Among the entries below, how many lines include the string "wine"? Answer with only the number.

─── DATA RECORDS ───

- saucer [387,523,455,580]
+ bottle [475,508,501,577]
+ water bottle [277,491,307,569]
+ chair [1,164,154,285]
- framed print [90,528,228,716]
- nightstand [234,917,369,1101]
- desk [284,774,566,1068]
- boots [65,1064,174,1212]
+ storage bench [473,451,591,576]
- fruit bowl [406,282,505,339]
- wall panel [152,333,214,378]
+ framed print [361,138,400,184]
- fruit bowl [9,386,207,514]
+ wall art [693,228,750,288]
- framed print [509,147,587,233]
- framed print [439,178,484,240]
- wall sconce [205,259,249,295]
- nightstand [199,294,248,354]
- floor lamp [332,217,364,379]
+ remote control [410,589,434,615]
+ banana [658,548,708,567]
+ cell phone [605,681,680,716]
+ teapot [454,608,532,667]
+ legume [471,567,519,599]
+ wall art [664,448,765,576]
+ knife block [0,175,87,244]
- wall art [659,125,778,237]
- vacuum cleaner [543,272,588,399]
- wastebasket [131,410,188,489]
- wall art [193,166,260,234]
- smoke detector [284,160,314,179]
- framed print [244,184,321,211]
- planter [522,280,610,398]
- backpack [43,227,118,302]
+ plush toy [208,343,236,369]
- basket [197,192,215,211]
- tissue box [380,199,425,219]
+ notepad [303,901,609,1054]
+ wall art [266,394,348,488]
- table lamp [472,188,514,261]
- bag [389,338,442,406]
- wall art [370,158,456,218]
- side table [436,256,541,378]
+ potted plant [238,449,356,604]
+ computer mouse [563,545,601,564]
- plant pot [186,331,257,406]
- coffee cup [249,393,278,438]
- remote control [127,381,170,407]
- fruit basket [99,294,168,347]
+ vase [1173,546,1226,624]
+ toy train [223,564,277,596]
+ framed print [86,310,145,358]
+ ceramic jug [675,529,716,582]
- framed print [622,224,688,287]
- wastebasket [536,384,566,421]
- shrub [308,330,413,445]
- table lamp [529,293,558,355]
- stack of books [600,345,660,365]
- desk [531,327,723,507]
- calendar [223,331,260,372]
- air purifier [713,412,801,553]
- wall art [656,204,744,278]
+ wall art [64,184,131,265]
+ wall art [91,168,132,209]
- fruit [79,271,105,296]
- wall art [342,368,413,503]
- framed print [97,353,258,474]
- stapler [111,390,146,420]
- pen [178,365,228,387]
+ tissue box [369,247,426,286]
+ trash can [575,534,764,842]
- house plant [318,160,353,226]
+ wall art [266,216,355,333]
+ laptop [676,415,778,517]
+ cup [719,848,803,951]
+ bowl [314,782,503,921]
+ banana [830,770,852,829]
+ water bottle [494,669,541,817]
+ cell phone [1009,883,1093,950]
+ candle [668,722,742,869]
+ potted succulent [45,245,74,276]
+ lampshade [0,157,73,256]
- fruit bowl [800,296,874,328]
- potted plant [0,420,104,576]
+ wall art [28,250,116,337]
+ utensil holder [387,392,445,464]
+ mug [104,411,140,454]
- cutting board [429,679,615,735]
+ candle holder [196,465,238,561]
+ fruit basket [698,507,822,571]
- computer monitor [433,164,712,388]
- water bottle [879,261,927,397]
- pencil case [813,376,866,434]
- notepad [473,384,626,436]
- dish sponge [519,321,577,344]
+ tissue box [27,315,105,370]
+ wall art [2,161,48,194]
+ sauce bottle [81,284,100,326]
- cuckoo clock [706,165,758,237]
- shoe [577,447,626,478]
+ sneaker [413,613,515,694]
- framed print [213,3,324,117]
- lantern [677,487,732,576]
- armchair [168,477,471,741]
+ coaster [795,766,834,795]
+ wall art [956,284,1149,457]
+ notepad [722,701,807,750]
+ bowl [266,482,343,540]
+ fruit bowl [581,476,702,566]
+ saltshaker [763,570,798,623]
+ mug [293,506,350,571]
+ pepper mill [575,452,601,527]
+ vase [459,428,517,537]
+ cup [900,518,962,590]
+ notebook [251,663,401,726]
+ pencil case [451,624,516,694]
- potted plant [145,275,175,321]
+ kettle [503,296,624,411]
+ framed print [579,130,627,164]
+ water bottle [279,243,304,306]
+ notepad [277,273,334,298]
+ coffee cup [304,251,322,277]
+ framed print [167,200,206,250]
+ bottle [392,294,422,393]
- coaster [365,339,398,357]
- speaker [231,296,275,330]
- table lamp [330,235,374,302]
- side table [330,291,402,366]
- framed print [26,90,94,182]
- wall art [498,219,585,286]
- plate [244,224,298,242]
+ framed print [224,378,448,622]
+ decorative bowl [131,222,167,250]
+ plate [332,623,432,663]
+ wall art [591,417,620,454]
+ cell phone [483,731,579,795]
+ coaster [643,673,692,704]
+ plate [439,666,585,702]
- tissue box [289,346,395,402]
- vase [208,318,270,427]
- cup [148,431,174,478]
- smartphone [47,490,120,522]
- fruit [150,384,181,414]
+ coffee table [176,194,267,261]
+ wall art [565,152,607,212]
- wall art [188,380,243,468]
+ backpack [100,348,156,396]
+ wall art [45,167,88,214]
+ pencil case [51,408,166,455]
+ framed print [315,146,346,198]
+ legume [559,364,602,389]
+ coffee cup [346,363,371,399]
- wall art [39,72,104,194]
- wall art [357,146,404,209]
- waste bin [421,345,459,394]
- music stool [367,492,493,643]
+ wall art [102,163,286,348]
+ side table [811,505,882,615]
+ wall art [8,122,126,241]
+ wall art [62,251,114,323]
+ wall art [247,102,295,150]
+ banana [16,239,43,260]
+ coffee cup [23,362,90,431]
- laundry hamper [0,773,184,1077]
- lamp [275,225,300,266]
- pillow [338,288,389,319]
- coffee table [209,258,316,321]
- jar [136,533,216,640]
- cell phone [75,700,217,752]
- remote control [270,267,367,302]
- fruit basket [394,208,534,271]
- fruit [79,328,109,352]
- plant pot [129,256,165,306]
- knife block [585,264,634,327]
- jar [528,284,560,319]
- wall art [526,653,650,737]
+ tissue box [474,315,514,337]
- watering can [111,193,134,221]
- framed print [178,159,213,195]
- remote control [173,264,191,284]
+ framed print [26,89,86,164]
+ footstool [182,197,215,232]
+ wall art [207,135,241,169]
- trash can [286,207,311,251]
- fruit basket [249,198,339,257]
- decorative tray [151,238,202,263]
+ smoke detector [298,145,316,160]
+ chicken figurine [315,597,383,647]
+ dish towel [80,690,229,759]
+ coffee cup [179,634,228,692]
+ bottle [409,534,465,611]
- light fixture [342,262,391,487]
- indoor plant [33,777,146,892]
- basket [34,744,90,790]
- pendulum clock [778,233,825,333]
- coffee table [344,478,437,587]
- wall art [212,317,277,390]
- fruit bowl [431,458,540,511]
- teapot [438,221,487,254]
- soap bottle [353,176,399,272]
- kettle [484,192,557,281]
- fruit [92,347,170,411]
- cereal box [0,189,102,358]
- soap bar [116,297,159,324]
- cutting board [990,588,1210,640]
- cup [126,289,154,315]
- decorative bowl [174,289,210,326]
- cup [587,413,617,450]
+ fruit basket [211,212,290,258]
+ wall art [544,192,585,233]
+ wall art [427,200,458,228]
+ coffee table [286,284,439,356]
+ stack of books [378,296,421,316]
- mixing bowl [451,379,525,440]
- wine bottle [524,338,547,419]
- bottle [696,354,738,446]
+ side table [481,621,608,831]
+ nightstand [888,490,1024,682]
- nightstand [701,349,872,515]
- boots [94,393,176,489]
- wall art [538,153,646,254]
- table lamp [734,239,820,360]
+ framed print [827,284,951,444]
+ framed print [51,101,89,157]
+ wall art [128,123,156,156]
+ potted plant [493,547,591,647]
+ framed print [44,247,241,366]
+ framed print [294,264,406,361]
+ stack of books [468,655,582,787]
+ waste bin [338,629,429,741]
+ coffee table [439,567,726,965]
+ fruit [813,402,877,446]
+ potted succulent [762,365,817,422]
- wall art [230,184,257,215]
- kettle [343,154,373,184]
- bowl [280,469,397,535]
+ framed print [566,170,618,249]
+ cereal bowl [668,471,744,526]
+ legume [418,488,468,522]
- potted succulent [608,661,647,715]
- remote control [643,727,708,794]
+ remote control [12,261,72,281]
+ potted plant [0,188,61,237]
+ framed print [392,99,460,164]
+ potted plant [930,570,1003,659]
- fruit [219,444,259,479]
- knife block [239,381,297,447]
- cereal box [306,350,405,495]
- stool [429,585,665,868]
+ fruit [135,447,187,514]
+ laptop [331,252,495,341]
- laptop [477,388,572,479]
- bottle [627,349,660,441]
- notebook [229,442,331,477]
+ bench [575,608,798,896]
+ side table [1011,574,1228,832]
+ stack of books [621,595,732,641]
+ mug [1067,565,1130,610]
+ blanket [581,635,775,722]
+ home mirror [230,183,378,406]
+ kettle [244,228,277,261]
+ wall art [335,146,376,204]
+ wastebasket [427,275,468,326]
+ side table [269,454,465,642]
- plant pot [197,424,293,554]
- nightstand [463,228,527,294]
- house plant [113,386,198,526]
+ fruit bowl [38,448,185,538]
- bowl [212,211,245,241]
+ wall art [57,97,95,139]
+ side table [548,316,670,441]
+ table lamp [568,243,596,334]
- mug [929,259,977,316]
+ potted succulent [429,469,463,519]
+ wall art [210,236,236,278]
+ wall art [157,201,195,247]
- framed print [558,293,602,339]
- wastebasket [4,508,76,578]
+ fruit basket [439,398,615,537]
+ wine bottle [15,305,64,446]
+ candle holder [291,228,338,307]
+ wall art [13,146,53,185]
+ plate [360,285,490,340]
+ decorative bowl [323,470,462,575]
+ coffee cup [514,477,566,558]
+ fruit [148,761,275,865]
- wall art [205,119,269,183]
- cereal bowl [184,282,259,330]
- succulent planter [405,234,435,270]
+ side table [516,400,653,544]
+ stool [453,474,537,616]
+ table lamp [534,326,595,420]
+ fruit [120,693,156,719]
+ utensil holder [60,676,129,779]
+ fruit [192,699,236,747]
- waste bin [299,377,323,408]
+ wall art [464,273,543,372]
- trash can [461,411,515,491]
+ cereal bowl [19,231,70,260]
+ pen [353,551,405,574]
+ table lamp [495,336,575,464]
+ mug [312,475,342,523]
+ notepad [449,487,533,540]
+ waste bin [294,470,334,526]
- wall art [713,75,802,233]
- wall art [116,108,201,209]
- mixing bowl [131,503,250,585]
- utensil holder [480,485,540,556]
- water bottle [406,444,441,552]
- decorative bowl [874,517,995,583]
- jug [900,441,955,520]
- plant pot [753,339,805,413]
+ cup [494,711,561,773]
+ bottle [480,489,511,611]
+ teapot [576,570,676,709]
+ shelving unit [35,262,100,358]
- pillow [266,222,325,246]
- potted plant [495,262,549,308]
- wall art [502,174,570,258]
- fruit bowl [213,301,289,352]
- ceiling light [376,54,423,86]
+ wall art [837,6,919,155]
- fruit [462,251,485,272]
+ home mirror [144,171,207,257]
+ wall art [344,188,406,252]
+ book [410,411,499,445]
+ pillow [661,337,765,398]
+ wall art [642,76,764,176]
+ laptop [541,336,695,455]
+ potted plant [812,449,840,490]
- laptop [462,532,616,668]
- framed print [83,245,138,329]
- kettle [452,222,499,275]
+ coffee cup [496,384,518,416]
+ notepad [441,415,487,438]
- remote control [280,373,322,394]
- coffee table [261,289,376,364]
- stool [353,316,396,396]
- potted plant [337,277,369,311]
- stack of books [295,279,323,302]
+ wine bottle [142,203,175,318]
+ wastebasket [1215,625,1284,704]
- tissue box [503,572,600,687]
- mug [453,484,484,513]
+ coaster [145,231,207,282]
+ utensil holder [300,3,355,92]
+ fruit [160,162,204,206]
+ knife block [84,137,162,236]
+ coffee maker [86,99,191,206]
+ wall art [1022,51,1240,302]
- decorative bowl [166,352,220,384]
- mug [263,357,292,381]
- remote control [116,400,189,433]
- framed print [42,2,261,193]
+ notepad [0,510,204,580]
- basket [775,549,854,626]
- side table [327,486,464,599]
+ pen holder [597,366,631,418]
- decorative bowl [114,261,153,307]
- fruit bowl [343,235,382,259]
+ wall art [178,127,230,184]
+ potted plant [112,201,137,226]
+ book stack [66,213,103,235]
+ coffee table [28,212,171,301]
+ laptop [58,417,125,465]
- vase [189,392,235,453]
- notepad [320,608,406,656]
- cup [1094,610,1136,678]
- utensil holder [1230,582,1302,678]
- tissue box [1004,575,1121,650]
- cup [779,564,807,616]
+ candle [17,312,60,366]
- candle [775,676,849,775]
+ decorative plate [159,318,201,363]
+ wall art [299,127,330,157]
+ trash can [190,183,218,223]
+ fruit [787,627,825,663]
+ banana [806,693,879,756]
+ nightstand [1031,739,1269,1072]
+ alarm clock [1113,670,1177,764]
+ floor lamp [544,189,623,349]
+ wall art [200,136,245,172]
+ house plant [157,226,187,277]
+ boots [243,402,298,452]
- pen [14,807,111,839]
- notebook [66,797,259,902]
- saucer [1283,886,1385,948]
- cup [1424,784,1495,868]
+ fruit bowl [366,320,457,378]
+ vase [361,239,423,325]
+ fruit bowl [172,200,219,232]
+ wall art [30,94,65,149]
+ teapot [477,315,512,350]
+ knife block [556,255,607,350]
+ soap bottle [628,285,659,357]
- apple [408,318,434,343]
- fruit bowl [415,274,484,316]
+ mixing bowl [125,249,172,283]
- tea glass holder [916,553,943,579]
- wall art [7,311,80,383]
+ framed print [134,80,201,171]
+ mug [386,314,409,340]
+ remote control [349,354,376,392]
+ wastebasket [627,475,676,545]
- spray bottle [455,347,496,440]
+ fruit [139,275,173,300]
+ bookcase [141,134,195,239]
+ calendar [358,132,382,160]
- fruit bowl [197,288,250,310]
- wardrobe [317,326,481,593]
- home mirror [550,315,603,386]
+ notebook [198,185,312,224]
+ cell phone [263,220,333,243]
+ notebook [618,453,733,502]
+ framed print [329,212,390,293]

───

EXERCISE RESPONSE >> 3